Recorded data:
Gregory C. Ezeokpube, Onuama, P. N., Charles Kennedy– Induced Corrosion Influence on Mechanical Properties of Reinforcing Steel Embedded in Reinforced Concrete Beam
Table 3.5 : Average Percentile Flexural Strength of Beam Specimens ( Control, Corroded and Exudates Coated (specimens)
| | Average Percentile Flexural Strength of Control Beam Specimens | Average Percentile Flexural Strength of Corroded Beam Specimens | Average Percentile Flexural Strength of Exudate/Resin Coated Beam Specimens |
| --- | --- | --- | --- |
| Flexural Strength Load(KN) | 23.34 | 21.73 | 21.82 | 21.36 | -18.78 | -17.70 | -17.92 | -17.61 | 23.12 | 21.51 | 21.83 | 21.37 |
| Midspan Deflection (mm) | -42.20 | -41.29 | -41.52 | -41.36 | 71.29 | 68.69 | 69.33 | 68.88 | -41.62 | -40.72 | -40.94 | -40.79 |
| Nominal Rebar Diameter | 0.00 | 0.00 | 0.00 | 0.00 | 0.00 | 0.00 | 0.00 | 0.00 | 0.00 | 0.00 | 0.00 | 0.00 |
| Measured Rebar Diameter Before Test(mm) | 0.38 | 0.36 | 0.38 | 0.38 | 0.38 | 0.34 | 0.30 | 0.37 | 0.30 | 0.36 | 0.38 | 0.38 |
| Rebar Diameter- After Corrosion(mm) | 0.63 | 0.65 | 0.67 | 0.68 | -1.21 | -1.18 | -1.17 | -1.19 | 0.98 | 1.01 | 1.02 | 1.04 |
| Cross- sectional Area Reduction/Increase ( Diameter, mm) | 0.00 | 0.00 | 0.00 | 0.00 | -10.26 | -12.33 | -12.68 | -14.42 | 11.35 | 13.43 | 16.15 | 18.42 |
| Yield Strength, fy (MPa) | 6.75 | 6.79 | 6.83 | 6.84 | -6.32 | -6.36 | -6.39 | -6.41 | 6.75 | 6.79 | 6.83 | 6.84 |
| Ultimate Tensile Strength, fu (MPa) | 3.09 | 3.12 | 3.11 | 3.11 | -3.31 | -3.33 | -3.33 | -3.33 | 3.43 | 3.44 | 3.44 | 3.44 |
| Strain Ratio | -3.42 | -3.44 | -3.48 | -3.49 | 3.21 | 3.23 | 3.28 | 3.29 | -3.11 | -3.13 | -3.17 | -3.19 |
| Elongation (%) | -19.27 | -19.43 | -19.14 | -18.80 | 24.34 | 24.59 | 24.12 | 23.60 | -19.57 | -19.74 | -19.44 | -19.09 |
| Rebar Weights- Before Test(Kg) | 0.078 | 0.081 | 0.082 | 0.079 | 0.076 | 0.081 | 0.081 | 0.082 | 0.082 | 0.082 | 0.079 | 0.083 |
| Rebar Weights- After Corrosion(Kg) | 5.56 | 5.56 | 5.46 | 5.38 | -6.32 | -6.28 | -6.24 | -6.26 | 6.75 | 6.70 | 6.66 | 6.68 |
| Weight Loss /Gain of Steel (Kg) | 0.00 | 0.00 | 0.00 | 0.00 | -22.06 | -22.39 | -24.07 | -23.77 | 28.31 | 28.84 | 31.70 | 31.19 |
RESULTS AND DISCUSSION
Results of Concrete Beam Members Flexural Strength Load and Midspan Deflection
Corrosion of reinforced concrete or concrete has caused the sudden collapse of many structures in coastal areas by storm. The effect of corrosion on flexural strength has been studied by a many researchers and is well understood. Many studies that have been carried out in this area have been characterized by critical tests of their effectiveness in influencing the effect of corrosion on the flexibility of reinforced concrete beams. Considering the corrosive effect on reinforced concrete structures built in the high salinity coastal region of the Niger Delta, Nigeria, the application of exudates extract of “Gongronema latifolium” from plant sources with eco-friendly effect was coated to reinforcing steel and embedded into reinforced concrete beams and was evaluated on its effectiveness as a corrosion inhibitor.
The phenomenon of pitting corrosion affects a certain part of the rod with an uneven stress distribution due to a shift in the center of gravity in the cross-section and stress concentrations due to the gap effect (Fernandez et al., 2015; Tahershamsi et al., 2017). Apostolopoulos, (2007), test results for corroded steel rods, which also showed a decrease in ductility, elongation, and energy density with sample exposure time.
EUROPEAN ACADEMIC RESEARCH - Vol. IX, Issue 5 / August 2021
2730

TASK OBJECTIVE :: Write an exact transcription of every entry above.

ANSWER TO THE PROBLEM ::
Gregory C. Ezeokpube, Onuama, P. N., Charles Kennedy– Induced Corrosion Influence on Mechanical Properties of Reinforcing Steel Embedded in Reinforced Concrete Beam
Table 3.5 : Average Percentile Flexural Strength of Beam Specimens ( Control, Corroded and Exudates Coated (specimens)
| | Average Percentile Flexural Strength of Control Beam Specimens | Average Percentile Flexural Strength of Corroded Beam Specimens | Average Percentile Flexural Strength of Exudate/Resin Coated Beam Specimens |
| --- | --- | --- | --- |
| Flexural Strength Load(KN) | 23.34 | 21.73 | 21.82 | 21.36 | -18.78 | -17.70 | -17.92 | -17.61 | 23.12 | 21.51 | 21.83 | 21.37 |
| Midspan Deflection (mm) | -42.20 | -41.29 | -41.52 | -41.36 | 71.29 | 68.69 | 69.33 | 68.88 | -41.62 | -40.72 | -40.94 | -40.79 |
| Nominal Rebar Diameter | 0.00 | 0.00 | 0.00 | 0.00 | 0.00 | 0.00 | 0.00 | 0.00 | 0.00 | 0.00 | 0.00 | 0.00 |
| Measured Rebar Diameter Before Test(mm) | 0.38 | 0.36 | 0.38 | 0.38 | 0.38 | 0.34 | 0.30 | 0.37 | 0.30 | 0.36 | 0.38 | 0.38 |
| Rebar Diameter- After Corrosion(mm) | 0.63 | 0.65 | 0.67 | 0.68 | -1.21 | -1.18 | -1.17 | -1.19 | 0.98 | 1.01 | 1.02 | 1.04 |
| Cross- sectional Area Reduction/Increase ( Diameter, mm) | 0.00 | 0.00 | 0.00 | 0.00 | -10.26 | -12.33 | -12.68 | -14.42 | 11.35 | 13.43 | 16.15 | 18.42 |
| Yield Strength, fy (MPa) | 6.75 | 6.79 | 6.83 | 6.84 | -6.32 | -6.36 | -6.39 | -6.41 | 6.75 | 6.79 | 6.83 | 6.84 |
| Ultimate Tensile Strength, fu (MPa) | 3.09 | 3.12 | 3.11 | 3.11 | -3.31 | -3.33 | -3.33 | -3.33 | 3.43 | 3.44 | 3.44 | 3.44 |
| Strain Ratio | -3.42 | -3.44 | -3.48 | -3.49 | 3.21 | 3.23 | 3.28 | 3.29 | -3.11 | -3.13 | -3.17 | -3.19 |
| Elongation (%) | -19.27 | -19.43 | -19.14 | -18.80 | 24.34 | 24.59 | 24.12 | 23.60 | -19.57 | -19.74 | -19.44 | -19.09 |
| Rebar Weights- Before Test(Kg) | 0.078 | 0.081 | 0.082 | 0.079 | 0.076 | 0.081 | 0.081 | 0.082 | 0.082 | 0.082 | 0.079 | 0.083 |
| Rebar Weights- After Corrosion(Kg) | 5.56 | 5.56 | 5.46 | 5.38 | -6.32 | -6.28 | -6.24 | -6.26 | 6.75 | 6.70 | 6.66 | 6.68 |
| Weight Loss /Gain of Steel (Kg) | 0.00 | 0.00 | 0.00 | 0.00 | -22.06 | -22.39 | -24.07 | -23.77 | 28.31 | 28.84 | 31.70 | 31.19 |
RESULTS AND DISCUSSION
Results of Concrete Beam Members Flexural Strength Load and Midspan Deflection
Corrosion of reinforced concrete or concrete has caused the sudden collapse of many structures in coastal areas by storm. The effect of corrosion on flexural strength has been studied by a many researchers and is well understood. Many studies that have been carried out in this area have been characterized by critical tests of their effectiveness in influencing the effect of corrosion on the flexibility of reinforced concrete beams. Considering the corrosive effect on reinforced concrete structures built in the high salinity coastal region of the Niger Delta, Nigeria, the application of exudates extract of “Gongronema latifolium” from plant sources with eco-friendly effect was coated to reinforcing steel and embedded into reinforced concrete beams and was evaluated on its effectiveness as a corrosion inhibitor.
The phenomenon of pitting corrosion affects a certain part of the rod with an uneven stress distribution due to a shift in the center of gravity in the cross-section and stress concentrations due to the gap effect (Fernandez et al., 2015; Tahershamsi et al., 2017). Apostolopoulos, (2007), test results for corroded steel rods, which also showed a decrease in ductility, elongation, and energy density with sample exposure time.
EUROPEAN ACADEMIC RESEARCH - Vol. IX, Issue 5 / August 2021
2730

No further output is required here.